On Wednesday May 15 the eight nations that are members of the Arctic Council (Canada, Denmark, Finland, Iceland, Norway, Russia, Sweden and the United States) agreed to grant observer status to six other nations -- China, India, Italy, Japan, Singapore and South Korea. The strong interest in the Arctic Council is a reflection of the growing interest in exploiting resources there as climate change renders the polar ice cap less of an obstacle to development. The Council, which had been largely a symbolic organization when created in 1996, has now begun to play an important role in coordinating regulation of resource extraction in the Arctic. Meeting in Sweden’s northernmost city of Kiruna, the Council reached a legally-binding agreement on preventing and responding to spills of oil and gas in Arctic regions. Steven Lee Myers, Arctic Council Adds 6 Nations as Observer States, Including China, N.Y. Times, May 15, 2013.
On Friday May 17 the U.S. Bureau of Land Management proposed regulations to control the use of hydraulic fracturing on 700 million acres of federal land and 56 million acres of tribal land. Most of the estimated 13,000 wells on which fracking occurs are on private land, where regulation is left to the states, but the proposed federal rules will apply to the approximately 3,000 fracking wells that are located on federal land. The proposed rules are somewhat weaker than environmentalists had hoped. They require disclosure of the contents of fracking fluids only after drilling has been completed. Industry groups criticized the rules by arguing that the federal government should not regulate fracking.
On May 16 hundred of residents of Kunming, China took to the streets to protest plans by China National Petroleum Co. to build a chemical plant to produce the chemical paraxylene (PX) from crude oil piped in from Myanmar. Kunming’s mayor Li Wenrong met with the protesters and opened an online account on Sina Weibo to hear public opinion.

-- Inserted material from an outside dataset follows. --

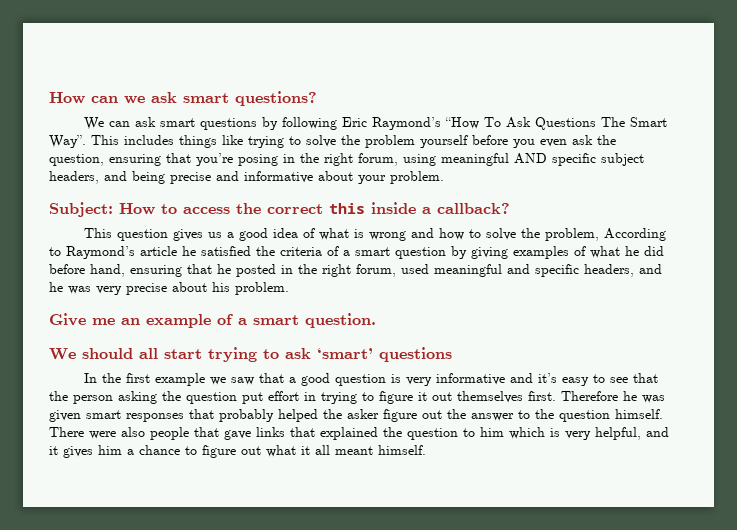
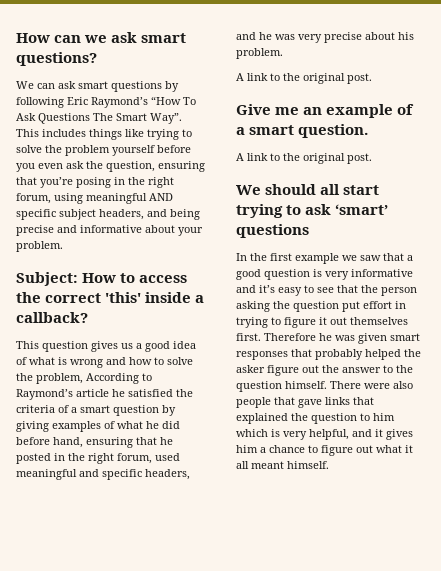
[329,203,365,214] this -> [105,292,142,303] 'this'
(289, 288) none -> [236,73,372,84] // A link to the original post.
(376, 320) none -> [236,153,372,164] // A link to the original post.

Approximately 4,000 comments from the public were posted online. Li Chengpeng, a prominent Chinese social critic, has helped encourage the demonstrations, which are part of a growing trend by China’s middle class to oppose projects that may increase pollution in their neighborhoods. Brian Spegele, Behind Chinese Protests, Growing Dismay at Pollution, Wall St. J., May 18-19. The protesters are not opposed to building the plant per se. They simply argue that it should be relocated to a less populated area and be subjected to advance environmental review.
On May 15 the government of Indonesia announced that it was extending for two years its moratorium on logging virgin forests. The moratorium initially was imposed two years ago as part of a $1 billion conservation plan arranged with the government of Norway. Some industry groups criticized the extension as prolonging a measure that hurt the Indonesian economy. Greenpeace argued that the Indonesian government should have gone further and strengthened the existing moratorium.
On May 17 the University of Maryland Carey School of Law graduation ceremonies were held for 300 students in the Class of 2013. U.S. Senator Ben Cardin was the commencement speaker. On May 16 the University of Maryland Environmental Law Program hosted a party in honor of the 24 students in the graduating class who qualified for the certificate of concentration in Environmental Law.
On Saturday my son and I made our first road trip in my new all-electric Tesla S. We traveled to Atlantic City where we attended the Lamont Peterson/Lucas Mathysse boxing match at Boardwalk Hall. We had no problem recharging the car during the 400-mile roundtrip, stopping at Tesla’s supercharger at the Delaware Welcome Center in Newark, Delaware. In 45 minutes the car was fully charged. While attending the fight, which was won by Argentinian Matthysse on a third-round knockout, we charged the car at a nearby municipal parking lot. On the return trip today it took only 25 minutes to recharge at the Delaware supercharger. I’ve now driven 900 miles in the ten days that I’ve had the car with absolutely no problems.